«Авиатор» - роман о человеке, который узнает себя заново, включая имя. Чтобы восстановить память, по рекомендации доктора он записывает в тетрадь все обрывки, которые приходят в голову. Петербург, первая любовь, обыск ГПУ, арест и лагерь.
Перед режиссером Артемом Терехиным лежала непростая задача перевести книгу в эпистолярном жанре на сценический язык.
«Я старался максимально идти по нарративу с какими-то дополнениями внутри. Но это только верхний слой истории. Я стремился совместить историю, рассказанную Водолазкиным, с той, которую сам прочитал», - говорит Терехин.
Он вместе с актерами буквально прожил инсценировку – ее готовили прямо в процессе постановки. Финал был готов буквально за неделю до генерального прогона.
«Для артистов, конечно, непросто, а по мне это очень правильный подход. Искать историю «внутри» и писать инсценировку прямо под артистов, - объясняет режиссер. - Я их узнавал, слушал, как они разговаривают, и пытался их вплести в ткань спектакля. Чтобы это был не сухой текст, сосуществовал с реальными людьми – это очень важно для меня».
Помехи
В спектакле два постоянных рефрена. Первый отсылает к теме одиночества и возмездия: герой все время слышит историю о Робинзоне Крузо, который попал на остров, чтобы искупить грех.
Второй – к теме судьбы и неизбежности. Герою все время чудится фигура Фемиды с отломанными весами, с помощью которой он в конечном счете пришел к одиночеству и несет наказание.
Сцена – одна большая серая перспектива, придающая пространству объем и глубину. Короб напоминает телевизор, работающий с помехами. Главный герой Иннокентий Платонов будто сам звезда ток-шоу или персонаж детективного сериала, который ему показывает доктор. Только Платонов распутывает не преступную головоломку, а клубок собственной памяти.
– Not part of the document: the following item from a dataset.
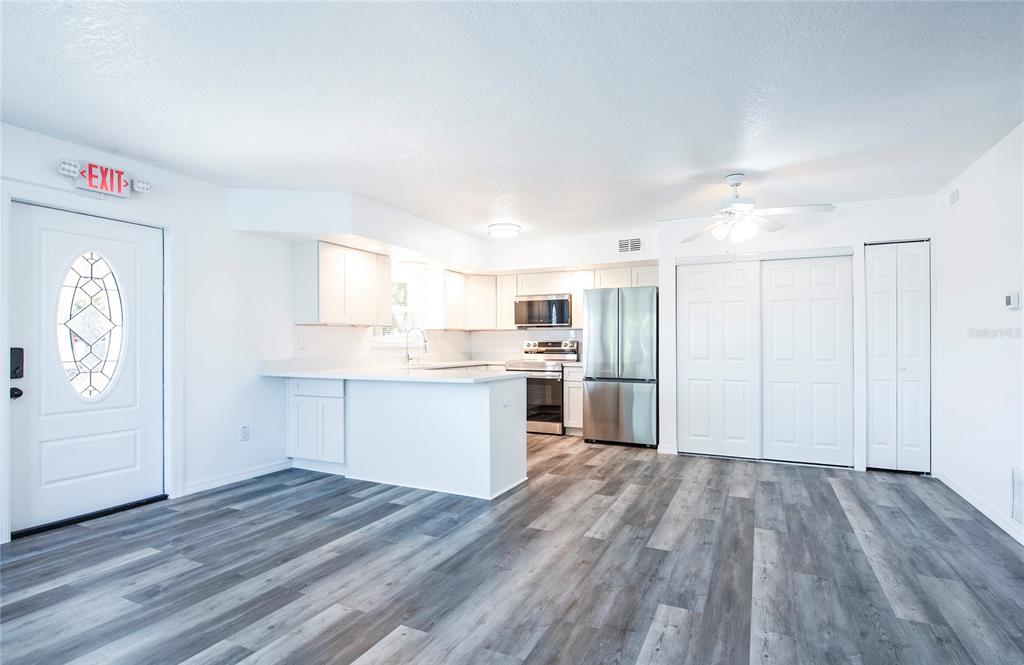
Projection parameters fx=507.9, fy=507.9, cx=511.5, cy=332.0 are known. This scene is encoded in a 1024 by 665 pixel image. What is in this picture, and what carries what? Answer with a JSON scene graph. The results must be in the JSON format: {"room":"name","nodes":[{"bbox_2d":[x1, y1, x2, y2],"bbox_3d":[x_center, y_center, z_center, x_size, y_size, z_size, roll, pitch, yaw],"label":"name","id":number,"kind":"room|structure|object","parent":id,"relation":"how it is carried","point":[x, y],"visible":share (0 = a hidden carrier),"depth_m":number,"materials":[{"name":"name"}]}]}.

Где-то там, в глубине сцены, часто мелькают образы из прошлого, тени. Вспомните, как работал шипящий экран, когда сигнал одного канала наслаивался на другой? Вот такая мультиэкспозиция иногда возникает перед зрителем: несколько забытых воспоминаний показывают одновременно.
Глубина жизни
С другой стороны, на сером коробе сцены порой будто бы играют водные переливы – это отсылает к режиссерской концепции «жизни-бассейна».
«Меня интересует глубина человеческой жизни, - говорит он. - Представьте ее как бассейн. Когда ныряешь в него, ощущаешь вокруг себя воду со всей ее плотностью и тяжестью. И такой есть у любого человека».
Времена, в которых жил герой, показаны очень крупными мазками. Подобно тому, как сценические журналисты представляют себе 1920-е, спрашивая Платонова, видел ли он Блока, так и в спектакле конец 1990-х – это потасовка Жириновского и Немцова в ток-шоу, MTV и клипы с полуголыми барышнями. А эпоха Соловка – расстрелы, изнасилования и эксперименты над лагерниками. Если сравнивать подобное с бассейном, то это детский лягушатник.